Der Interkulturelle Tag des Schweinfurter Oberlandes in Thundorf richtete den Blick mit seinem vielseitigen Programm auf den Reichtum anderer Kulturen. Wie bei vielen Veranstaltungen, so kam auch das Flüchtlingsthema zur Sprache. Die Allianz "Schweinfurter Oberland" lud auch unter diesem Gesichtspunkt ein.


Wurzeln und Heimatländer

Einige hundert Einwohner in der Region, so eine Aufzeichnung, stammen aus den unterschiedlichsten Ländern, sei es aus Europa, Asien, Afrika oder Amerika. Diese außergewöhnliche kulturelle Vielfalt und Reichhaltigkeit gilt es zu entdecken. Jährlich rotierend, findet diese Veranstaltung in einer anderen Gemeinde des Schweinfurter Oberlandes statt, um die Wurzeln und Heimatländer der Zuzügler der Bürgern vor Ort näherzubringen.

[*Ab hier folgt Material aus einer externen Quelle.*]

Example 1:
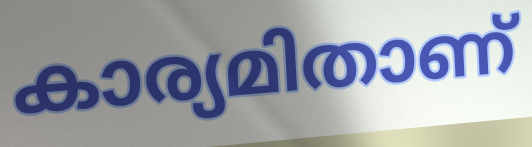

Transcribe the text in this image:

കാര്യമിതാണ്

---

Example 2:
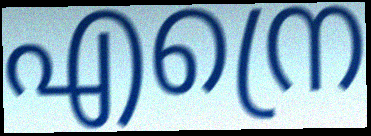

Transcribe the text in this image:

എന്രെ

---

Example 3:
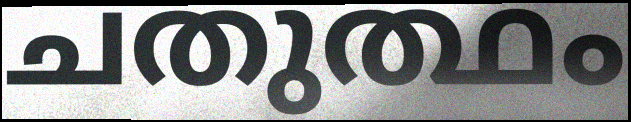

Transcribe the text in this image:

ചതുത്ഥം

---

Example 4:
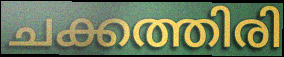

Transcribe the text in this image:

ചക്കത്തിരി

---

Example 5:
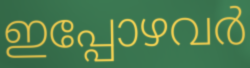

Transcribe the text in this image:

ഇപ്പോഴവർ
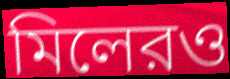
মিলেরও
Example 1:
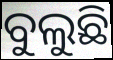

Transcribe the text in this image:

ବୁଲୁଛି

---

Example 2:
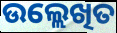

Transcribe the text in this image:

ଉଲ୍ଲେଖିତ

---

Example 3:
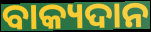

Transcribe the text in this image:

ବାକ୍ୟଦାନ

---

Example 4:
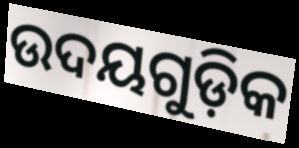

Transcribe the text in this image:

ଉଦୟଗୁଡ଼ିକ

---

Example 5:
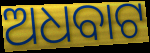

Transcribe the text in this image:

ଅଧବାଟ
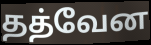
தத்வேன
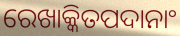
ରେଖାକ୍କିତପଦାନାଂ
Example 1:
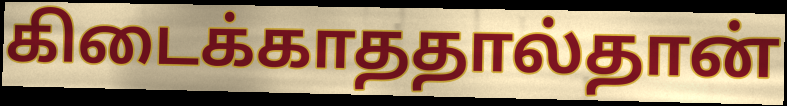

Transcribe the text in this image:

கிடைக்காததால்தான்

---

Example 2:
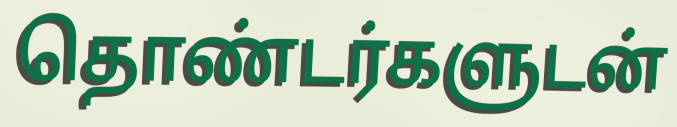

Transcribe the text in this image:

தொண்டர்களுடன்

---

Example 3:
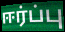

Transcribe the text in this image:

ஈர்ப்பு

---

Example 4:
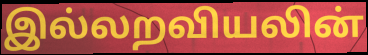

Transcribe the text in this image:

இல்லறவியலின்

Der fünfte Interkulturelle Tag fand in diesem Jahr in der Sprechergemeinde Thundorf statt, Bürgermeister Egon Klöffel stellte zum einen die Gemeinde, und zum anderen die Wichtigkeit dieser Veranstaltung heraus. "Es ist für Thundorf eine Ehre, Ausrichter dieser Veranstaltung zu ein", so Klöffel. Zu jeder vollen Stunde wurden auf der Bühne in der neuen Festhalle Beiträge, Vorträge, Gesangsdarbietungen und weitere Aktionen mit Herz und Schwung geboten.


Wanderausstellung

Was es heißt, die Heimat zu verlassen und in einer zweiten Heimat sesshaft zu werden, das präsentierte die Landsmannschaft der Deutschen aus Russland mit ihrer Wanderausstellung "Deutsche aus Russland - Geschichte und Gegenwart". Anna Ebel, zeigte in ihrem Vortrag "Durch Wälder und Täler zweier Kontinente" das Leben ihres Mannes auf, und zusammen mit Albina Baumann stellten beide das wechselvolle Schicksal der Russlanddeutschen vor.

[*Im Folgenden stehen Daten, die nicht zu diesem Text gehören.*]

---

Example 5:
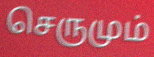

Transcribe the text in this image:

செருமும்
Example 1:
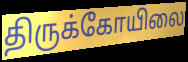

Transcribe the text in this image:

திருக்கோயிலை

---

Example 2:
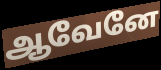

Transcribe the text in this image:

ஆவேனே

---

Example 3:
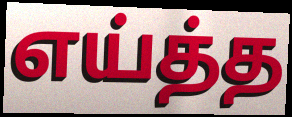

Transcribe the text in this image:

எய்த்த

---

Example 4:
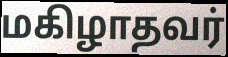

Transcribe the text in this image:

மகிழாதவர்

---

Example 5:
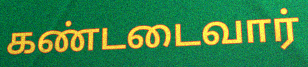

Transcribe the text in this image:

கண்டடைவார்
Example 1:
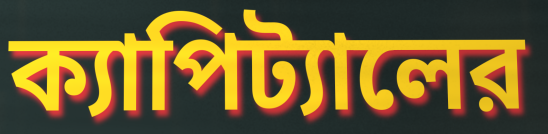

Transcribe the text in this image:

ক্যাপিট্যালের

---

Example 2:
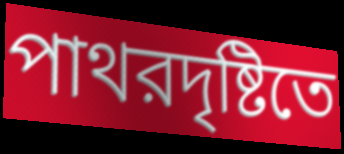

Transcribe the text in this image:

পাথরদৃষ্টিতে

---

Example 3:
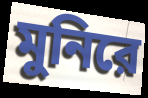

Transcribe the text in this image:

মুনিরে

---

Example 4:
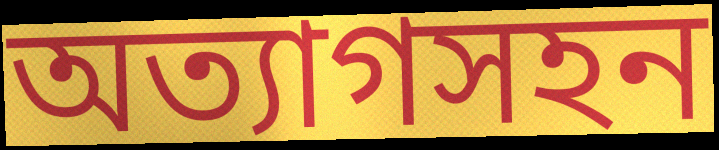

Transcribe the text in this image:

অত্যাগসহন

Trommelrhythmen, Indianische Gesänge und Tanzeinheiten, mit diesen typisch indianischen Traditionen brachten Johnny Scott (53) und seine Tochter Christin-Shelley Scott (22) ein Stück altes Amerika nach Thundorf. Scott vermittelte viele kulturelle Eindrücke, sowohl aus dem Stamm der Picuris Apachen im US-Bundesstaat New-Mexico, aus dem Johnny Scott stammt, als auch aus anderen Indianerstämmen. In Thundorf ist der Apache bestens bekannt, wohnte er und seine Familie neuneinhalb Jahre hier.

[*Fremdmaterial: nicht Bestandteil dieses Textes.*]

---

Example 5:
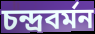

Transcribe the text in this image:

চন্দ্রবর্মন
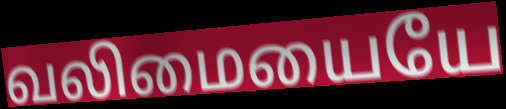
வலிமையையே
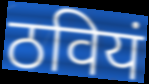
ठवियं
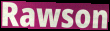
Rawson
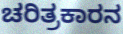
ಚರಿತ್ರಕಾರನ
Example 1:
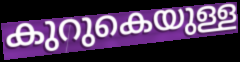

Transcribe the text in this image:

കുറുകെയുള്ള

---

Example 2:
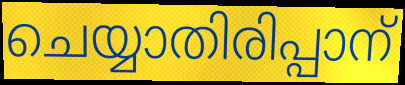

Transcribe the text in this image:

ചെയ്യാതിരിപ്പാന്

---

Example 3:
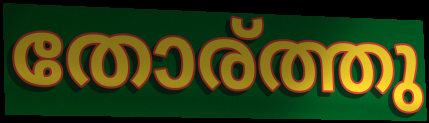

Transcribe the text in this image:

തോര്ത്തു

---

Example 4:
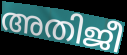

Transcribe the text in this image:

അതിജീ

Wie wichtig eine solche Veranstaltung in der heutigen Zeit ist, wo Ängste angesichts des Reichtums anderer Kulturen abgebaut werden, wurde den Kindern und auch Erwachsenen im Pfarrheim durch buddhistische Meditationen dargeboten. Michael Holzhofer tauchte dabei in ganz andere Welten ein, während Lisa Zimmermann aus Sulzdorf einen Filmbeitrag Indien vorstellte. Ein weiterer Film mit dem Titel "Tanz mit mir" wurde von Albina Baumann als fiktive Dokumentation angesagt. Es war einerseits ein Liebes- und andererseits ein Heimatfilm mit einem Dreipersonenhaushalt, der die Indikation der Russen in Deutschland widerspiegelt.

Wie bereits in den Vorjahren schon dabei, sang der Chor "Injili" aus Wetzhausen kirchliche Lieder, begleitet auf Suaheli mit Trommeln und Rasseln. Der Chor wurde 2004 von Pfarrer Mwanga Ole Ndoponoi und seiner Ehefrau Jennifer, die damals in Oberlauringen waren, gegründet. Den Blick über die französische Grenze öffnete das Partnerkomitee Maßbach-Cingal, das den französischen Ort in der Normandie vorstellte. Es wirkte auch das "Kinderhaus Unterm Regenbogen" Thundorf mit einem Tanz und Liedbeitrag mit. Im Kindergarten wurde ein Kinderprogramm, mit Märchenerzählungen von Lydia Balandin, Mandals und Orgami durch Kristina Hafenrichter, Kinderschminken mit Felicita Buttler und Dartspiele, angeboten. Brigitte Stich ging auf "Friedrich Rückert", der im nahen Oberlauringen einst gewohnt hat, ein.


Rückert international

Von Rückert war auch das Gedicht "Rumi", das von Kristina Hafenrichten in deutsch, Albina Baumann in russisch und von Monika Fichtner in ungarisch vorgetragen wurde. Auch das Essensangebot war international und vielfältig.